▸ WORK ORDER
Rewrite these lines with "lens parameters" substituted by "camera parameters" and everything else unchanged, leaving the pictures out of your answer.

▸ DATA TO USE
↓↓↓

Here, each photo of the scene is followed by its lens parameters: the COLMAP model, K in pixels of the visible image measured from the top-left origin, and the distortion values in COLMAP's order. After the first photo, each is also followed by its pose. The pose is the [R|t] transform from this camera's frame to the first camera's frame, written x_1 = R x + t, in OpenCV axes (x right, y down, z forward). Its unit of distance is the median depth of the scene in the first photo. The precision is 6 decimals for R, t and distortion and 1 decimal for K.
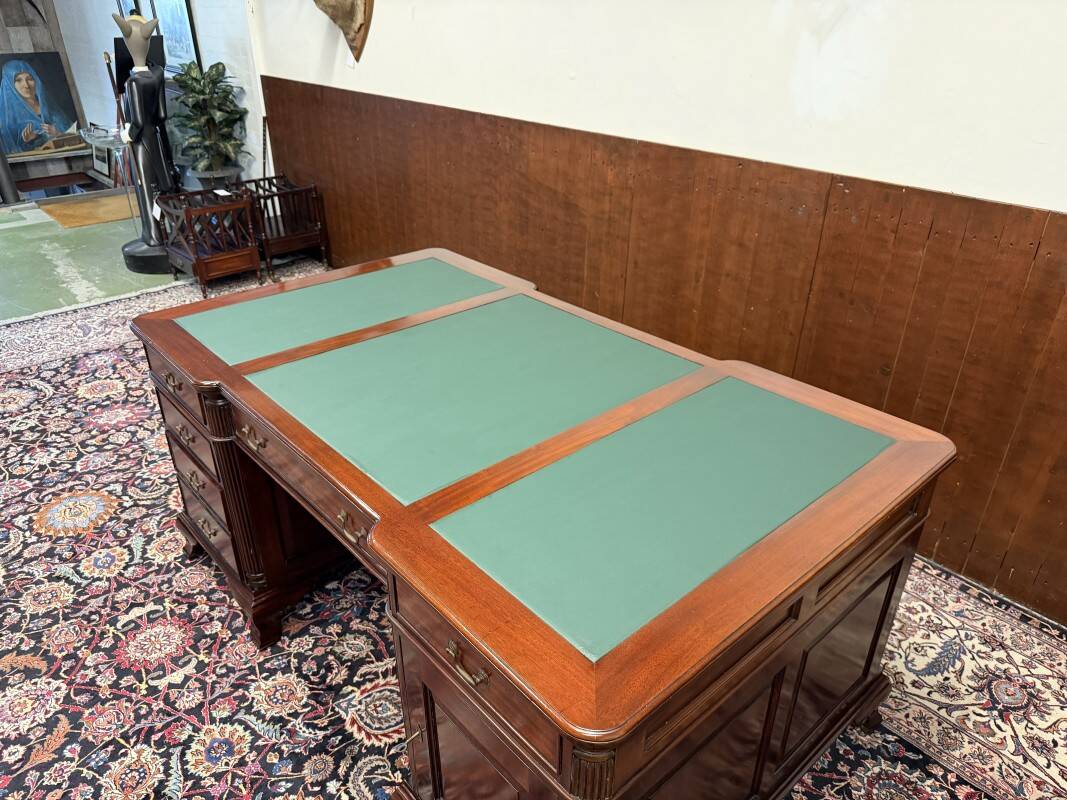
lens RADIAL K [[749.4, 0, 531.5], [0, 749.4, 420.3], [0, 0, 1]] dist [-0.004018, -0.000994]
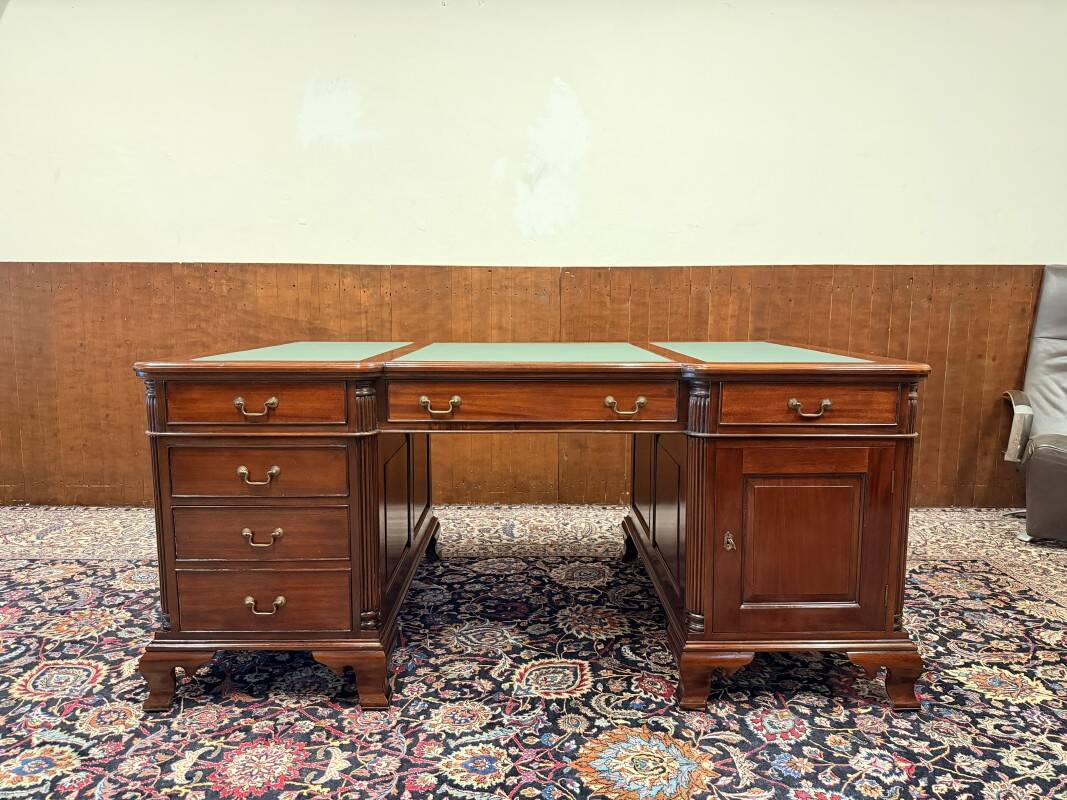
lens RADIAL K [[751.5, 0, 533.3], [0, 751.5, 400.6], [0, 0, 1]] dist [0.004911, -0.007613]
pose [[0.658916, -0.096440, 0.746009, -0.886115], [0.369255, 0.905501, -0.209088, 0.238051], [-0.655348, 0.413239, 0.632260, 0.215194]]
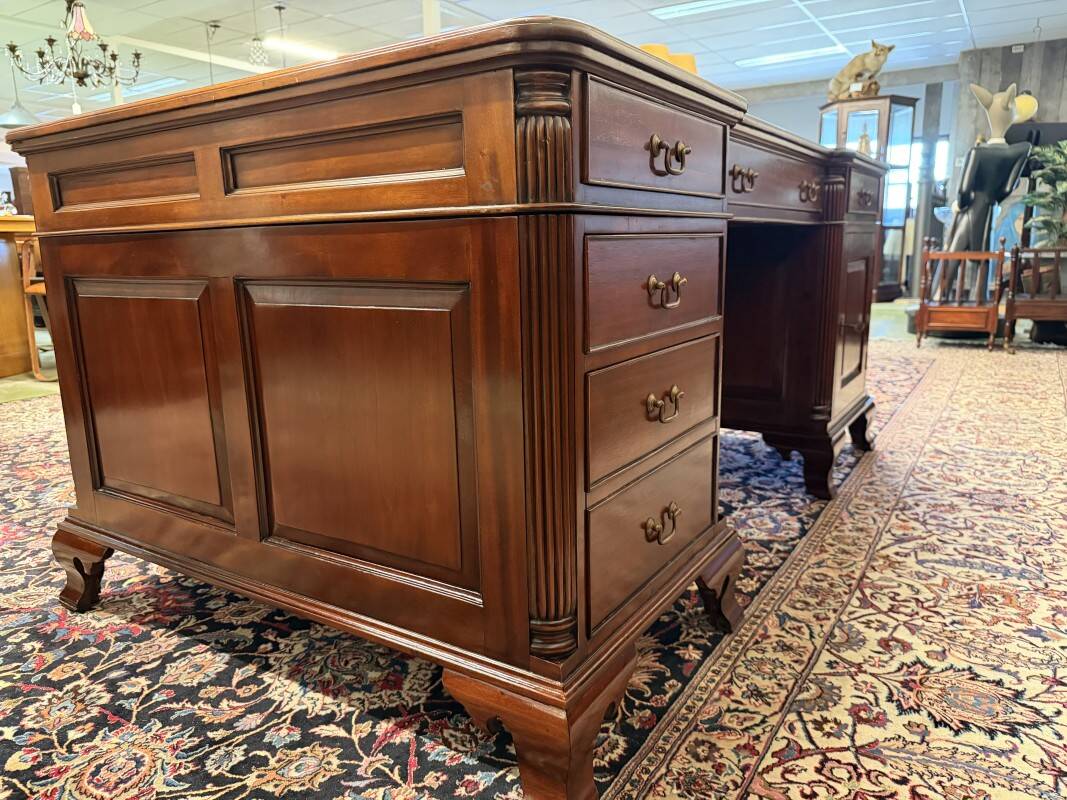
lens RADIAL K [[765.8, 0, 533.0], [0, 765.8, 400.9], [0, 0, 1]] dist [0.002176, -0.000922]
pose [[0.269204, 0.191724, -0.943807, 0.778082], [-0.459297, 0.886922, 0.049162, 0.156061], [0.846508, 0.420253, 0.326821, 0.685686]]
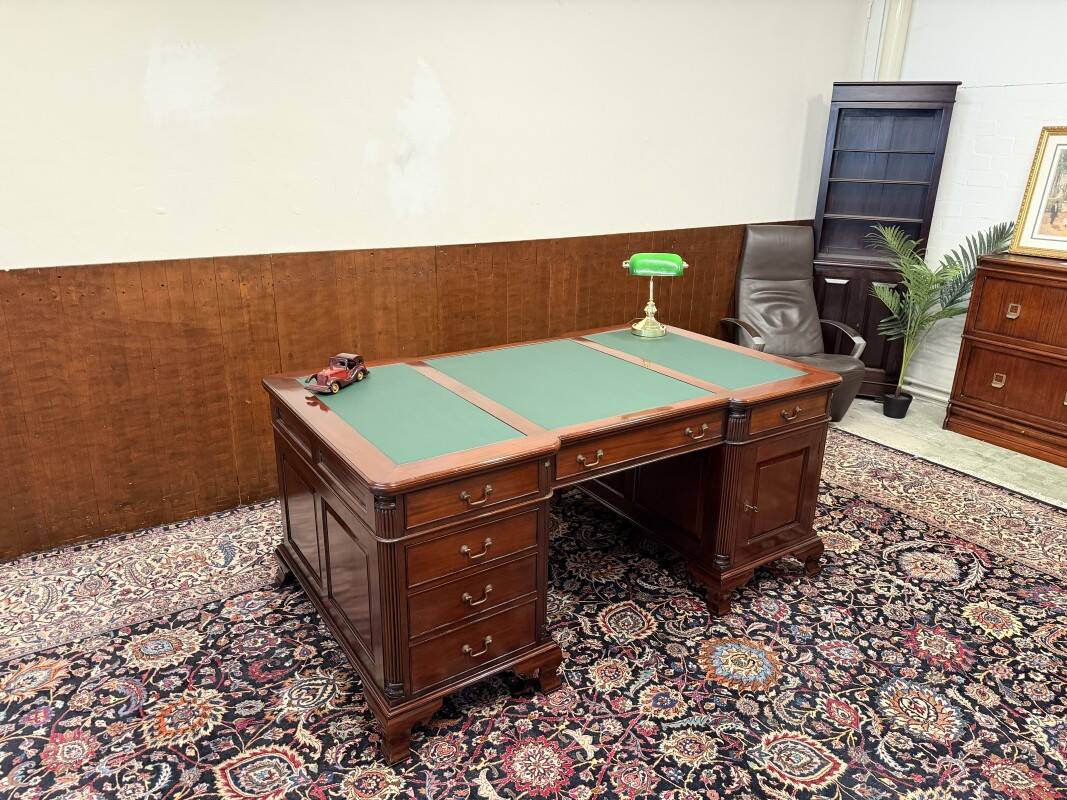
lens RADIAL K [[748.2, 0, 535.2], [0, 748.2, 400.6], [0, 0, 1]] dist [0.045123, -0.072303]
pose [[0.142177, -0.321090, 0.936316, -1.324092], [0.472378, 0.853270, 0.220882, -0.334329], [-0.869853, 0.410891, 0.272991, 0.572086]]
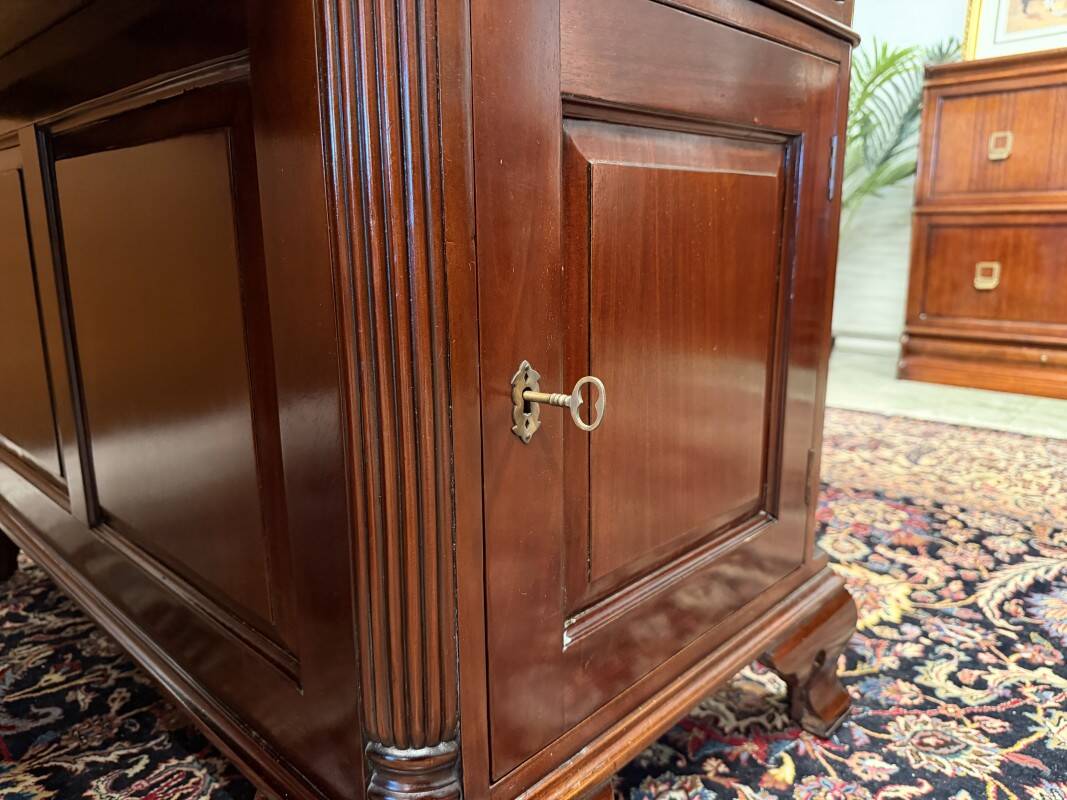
lens RADIAL K [[771.8, 0, 530.0], [0, 771.8, 407.9], [0, 0, 1]] dist [-0.015062, -0.001488]
pose [[-0.077617, -0.217380, 0.972996, -0.306656], [0.498210, 0.836891, 0.226715, 0.241803], [-0.863575, 0.502354, 0.043344, 0.674842]]
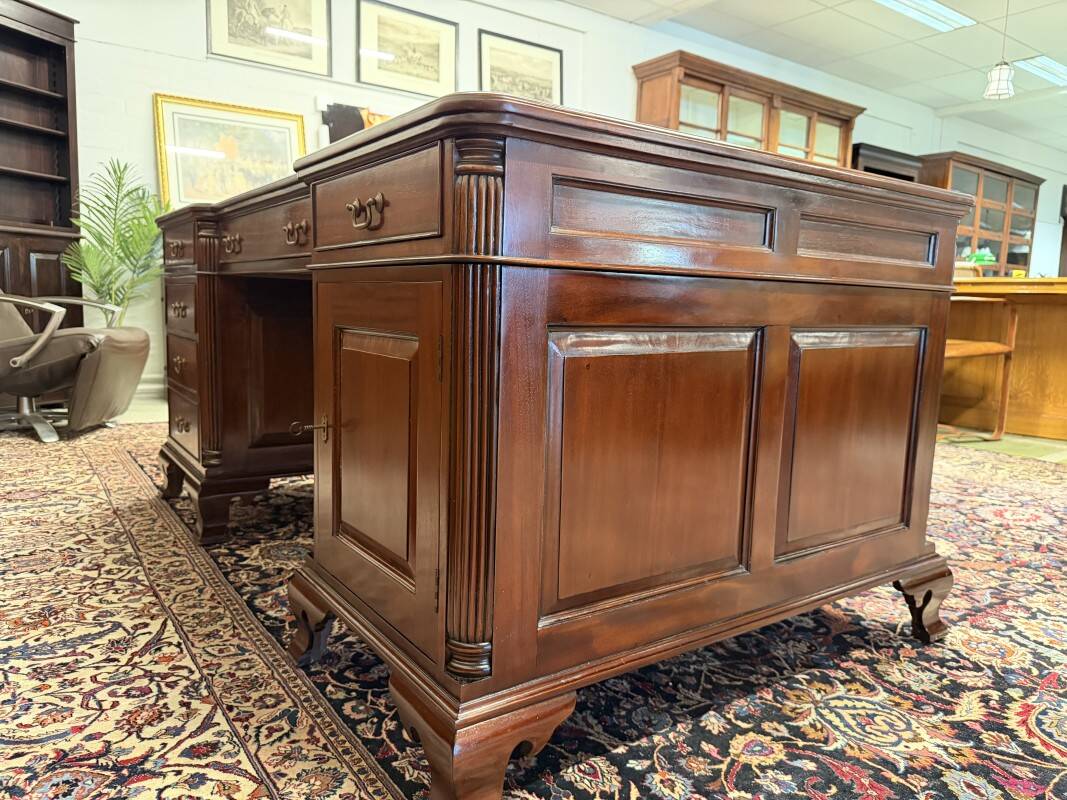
lens RADIAL K [[765.8, 0, 533.0], [0, 765.8, 400.9], [0, 0, 1]] dist [0.002176, -0.000922]
pose [[-0.992861, -0.043133, 0.111208, -0.245860], [0.032357, 0.799979, 0.599154, -0.416163], [-0.114807, 0.598475, -0.792873, 1.708807]]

↑↑↑

▸ EXERCISE ANSWER
Here, each photo of the scene is followed by its camera parameters: the COLMAP model, K in pixels of the visible image measured from the top-left origin, and the distortion values in COLMAP's order. After the first photo, each is also followed by its pose. The pose is the [R|t] transform from this camera's frame to the first camera's frame, written x_1 = R x + t, in OpenCV axes (x right, y down, z forward). Its unit of distance is the median depth of the scene in the first photo. The precision is 6 decimals for R, t and distortion and 1 decimal for K.
lens RADIAL K [[749.4, 0, 531.5], [0, 749.4, 420.3], [0, 0, 1]] dist [-0.004018, -0.000994]
lens RADIAL K [[751.5, 0, 533.3], [0, 751.5, 400.6], [0, 0, 1]] dist [0.004911, -0.007613]
pose [[0.658916, -0.096440, 0.746009, -0.886115], [0.369255, 0.905501, -0.209088, 0.238051], [-0.655348, 0.413239, 0.632260, 0.215194]]
lens RADIAL K [[765.8, 0, 533.0], [0, 765.8, 400.9], [0, 0, 1]] dist [0.002176, -0.000922]
pose [[0.269204, 0.191724, -0.943807, 0.778082], [-0.459297, 0.886922, 0.049162, 0.156061], [0.846508, 0.420253, 0.326821, 0.685686]]
lens RADIAL K [[748.2, 0, 535.2], [0, 748.2, 400.6], [0, 0, 1]] dist [0.045123, -0.072303]
pose [[0.142177, -0.321090, 0.936316, -1.324092], [0.472378, 0.853270, 0.220882, -0.334329], [-0.869853, 0.410891, 0.272991, 0.572086]]
lens RADIAL K [[771.8, 0, 530.0], [0, 771.8, 407.9], [0, 0, 1]] dist [-0.015062, -0.001488]
pose [[-0.077617, -0.217380, 0.972996, -0.306656], [0.498210, 0.836891, 0.226715, 0.241803], [-0.863575, 0.502354, 0.043344, 0.674842]]
lens RADIAL K [[765.8, 0, 533.0], [0, 765.8, 400.9], [0, 0, 1]] dist [0.002176, -0.000922]
pose [[-0.992861, -0.043133, 0.111208, -0.245860], [0.032357, 0.799979, 0.599154, -0.416163], [-0.114807, 0.598475, -0.792873, 1.708807]]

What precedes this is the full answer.